Set down word for word each line from the one containing "- tumour: [128, 148, 152, 172]" through the end of the records, both included. Do not copy any pictures.

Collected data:

■ ■ ■ ■ ■

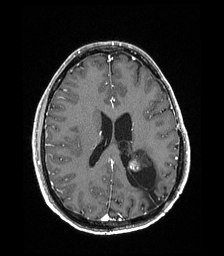
Brain MRI from a brain-tumour surgery series, one axial slice. Slice 80 of 192 in the series (ordered by position). T1-weighted post-contrast. 224 × 256 image matrix, field of view 224 × 256 mm. Case-level facts recorded for this patient, not image findings: histopathology: Low grade glioma; IDH mutation: no; tumour location: Left Parieto-Occipital Intraventricular.
Structures marked on this image (manually delineated by an expert):
- previous resection cavity: bounding box [x1, y1, x2, y2] px = [127, 166, 162, 208]
- tumour: [128, 148, 152, 172]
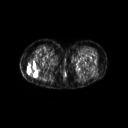
FDG PET of an extremity soft-tissue mass (from a PET/CT study), one axial slice; position 26 of 267 along the scan axis; 3.27 mm slice thickness; 128 × 128 image matrix, field of view 600 × 600 mm. Female patient, age 57 years. From the clinical record (not read from this slice): histological type: epithelioid sarcoma with vascular differentiation; site of the primary tumour: right buttock.
Outlined on this slice (expert contour drawn on MRI and transferred to this co-registered scan by the dataset authors):
- gross tumour volume (mass): bounding box <27,60,37,75> (left, top, right, bottom; pixels)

■ ■ ■ ■ ■

Task answer ->
- tumour: [128, 148, 152, 172]
FDG PET of an extremity soft-tissue mass (from a PET/CT study), one axial slice; position 26 of 267 along the scan axis; 3.27 mm slice thickness; 128 × 128 image matrix, field of view 600 × 600 mm. Female patient, age 57 years. From the clinical record (not read from this slice): histological type: epithelioid sarcoma with vascular differentiation; site of the primary tumour: right buttock.
Outlined on this slice (expert contour drawn on MRI and transferred to this co-registered scan by the dataset authors):
- gross tumour volume (mass): bounding box <27,60,37,75> (left, top, right, bottom; pixels)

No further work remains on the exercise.